Friday, July 3, 2009
Sisters beat top doubles seeds
WIMBLEDON, England -- The Williams doubles act put on a confident show on the eve of their Wimbledon final clash, making it clear the weight of facing each other as competitors has not put a strain on their relationship as teammates or sisters.
Full of encouragement and praise for each other, the cohesive pair swept past top doubles seeds Cara Black and Liezel Huber 6-1, 6-2 on Friday to land a place in a second Saturday final, but this time as partners.
"We're used to being in this position now, so we pretty much have it down," said Serena Williams, who has played sister Venus in the Wimbledon singles final three times before.
"There really is no effect. We just live our lives. It's not the end of the world," the 27-year-old added, exchanging smiles with her sister. "Sunday, Monday is still going to be here."
Chatting casually as they walked on to Court 1 for their doubles semifinal the sisters, who also own three Wimbledon women's doubles crowns, appeared unfazed by the thought of their impending head-to-head clash 24 hours later.
Despite both having played singles matches on Thursday -- with Serena's epic clocking in as the longest women's semifinal of the Open era -- neither showed signs of fatigue as they surged to a 5-0 lead in the first set.
Venus, who is chasing her sixth Wimbledon title, was confident the pair could maintain their energy levels ahead of Saturday's battle for the coveted Rosewater Dish.
"When you choose to play doubles you have to be in really good shape," said the 29-year-old. "If you're not, then it can actually affect your singles. But we love playing doubles."
The sisterly affection remained clear to see, with the duo touching hands between every point as they gave each other words of encouragement and world No. 2 Serena stopping at one point to adjust the tangled strap of Venus' dress.
"I know that she's there for me," Venus said when asked if she leans on her sister for mental support. "Even if we're 10,000 miles apart, I know she's still there. There's never a moment when I don't."

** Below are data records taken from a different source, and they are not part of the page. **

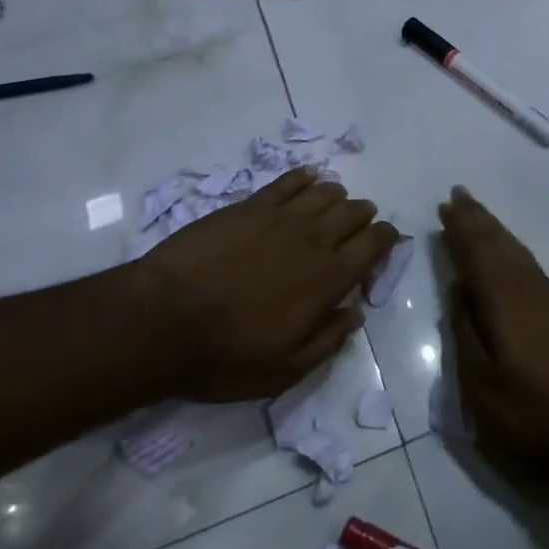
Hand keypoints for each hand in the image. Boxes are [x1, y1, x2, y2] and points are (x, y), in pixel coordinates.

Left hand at [125, 168, 397, 401]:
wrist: (162, 320)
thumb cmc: (225, 353)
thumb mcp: (285, 370)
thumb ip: (329, 341)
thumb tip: (357, 314)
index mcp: (329, 278)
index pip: (375, 243)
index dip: (386, 239)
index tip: (383, 245)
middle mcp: (314, 238)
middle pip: (354, 211)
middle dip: (364, 217)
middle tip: (357, 229)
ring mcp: (281, 216)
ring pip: (326, 191)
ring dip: (337, 197)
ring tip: (331, 208)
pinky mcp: (250, 204)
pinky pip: (289, 180)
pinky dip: (304, 178)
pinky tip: (306, 180)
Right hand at [439, 187, 548, 479]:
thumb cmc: (536, 411)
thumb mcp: (483, 386)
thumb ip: (465, 334)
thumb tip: (457, 291)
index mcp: (503, 299)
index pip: (475, 253)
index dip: (459, 228)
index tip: (445, 204)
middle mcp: (527, 287)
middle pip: (498, 243)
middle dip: (477, 219)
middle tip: (458, 195)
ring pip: (516, 251)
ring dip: (494, 230)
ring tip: (477, 215)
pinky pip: (528, 264)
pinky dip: (511, 250)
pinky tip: (508, 255)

Cheered on by dad Richard, who will fly home ahead of Saturday's final because he finds it too painful to watch his daughters play each other, the sisters celebrated their victory with a high-five and ear-to-ear smiles.
But, despite their united front, the pair will share their dad's relief when Saturday evening comes and the battle is over.
Asked if there was anything they would like to ask each other at this point in the tournament Serena looked at her sister and said, "Are you ready to get out of here?" To which Venus smiled and respondedm "Ditto."